Dela Rosa to CHR: Hire investigators who are ‘pro-police, pro-military’ too
MANILA, Philippines — Senator Ronald “Bato” dela Rosa advised the Commission on Human Rights (CHR) to open up its recruitment of investigators to those who are “pro-police” or “pro-military.”
During Tuesday’s Senate deliberations on CHR’s proposed budget for 2021, Dela Rosa, a former national police chief, said the constitutional body’s conduct of investigations into violations involving the security sector would be more effective if it would employ pro-police or pro-military probers.
“If I may, to the Commission on Human Rights, magbigay lang sana ako sa inyo ng unsolicited advice kung paano kayo maka-recrute…Kasi nakikita ko parang kulang sa attraction ‘yung ginagawa niyong recruitment,” the senator said.
“Sana huwag niyong i-limit ‘yung recuitment ninyo…Baka may unwritten qualifications kayo diyan na dapat ‘yung papasok sa CHR ay hindi pro-government, hindi pro-military, hindi pro-police,” he added.
He then cited as an example CHR’s former commissioner, Atty. Dominador Calamba II, who was a reserve officer in the military.
Calamba served as CHR’s Davao Region director before becoming a commissioner, CHR chair Chito Gascon noted.
“Yung si Atty. Calamba na ‘yun, he was a human rights lawyer at the same time he was a reservist in the military. Reserve officer po siya kaya he can play both sides and he was very effective,” Dela Rosa continued.
He also recalled that Calamba had also previously investigated him when he was still a low-ranking police officer in Davao.
“Naiimbistigahan niya ko noon. He can just get inside the camp and conduct investigations dahil siya ay reservist. Kaya very effective po siya sa kanyang mandate as a human rights investigator,” Dela Rosa said.

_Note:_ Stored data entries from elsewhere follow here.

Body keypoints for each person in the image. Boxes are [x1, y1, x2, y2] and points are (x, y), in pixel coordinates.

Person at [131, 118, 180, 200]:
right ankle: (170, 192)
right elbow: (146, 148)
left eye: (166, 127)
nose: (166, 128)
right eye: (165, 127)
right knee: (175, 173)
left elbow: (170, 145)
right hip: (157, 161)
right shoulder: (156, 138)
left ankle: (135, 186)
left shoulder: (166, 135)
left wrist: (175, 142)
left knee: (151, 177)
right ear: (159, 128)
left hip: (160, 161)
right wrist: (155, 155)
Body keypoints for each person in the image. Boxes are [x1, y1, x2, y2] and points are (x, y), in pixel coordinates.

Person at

“Gusto ko lang mag-advise sa inyo na mag-recruit din kayo ng mag pro-military, pro-police dahil madaling makapasok dun sa mga kampo ‘pag nag-conduct ng investigation,” he added.
Thank you, but…
Gascon thanked Dela Rosa for his advice but pointed out that political affiliation is never considered in CHR’s recruitment and promotion process.

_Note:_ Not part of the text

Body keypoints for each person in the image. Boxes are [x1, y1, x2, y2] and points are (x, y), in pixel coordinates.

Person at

“We just focus on the qualification standards,” he asserted.
The CHR chair also said that the commission actively coordinates with the security sector in the conduct of investigation involving its personnel.
“The CHR works with and engages the security sector on a partnership basis. Both the police and military already have what I refer to as human rights affairs offices. In fact, the head of the human rights affairs office is part of the senior command staff,” Gascon said.
“We are doing our level best to improve this relationship with human rights officers in the police and the military,” he added.
Further, he said that the CHR is also improving its human rights education.
“Iniimbita ‘yung aming regional directors na nagiging resource persons sa mga human rights training sa loob ng security sector. This is continuing,” Gascon added.
Gascon then told lawmakers that its regional officers are being encouraged to quickly fill up vacant positions in CHR.
“We are really trying to push our human resources to do more and to do better in both recruitment and promotion and hopefully, itong 165 vacant positions, in the next three and a half months, will ultimately be filled,” Gascon said.
As an independent constitutional office, the CHR plays an oversight function on the compliance of the government in protecting and upholding the rights of all citizens.
The CHR’s mandate also includes the conduct of investigations into human rights violations committed against marginalized and vulnerable sectors.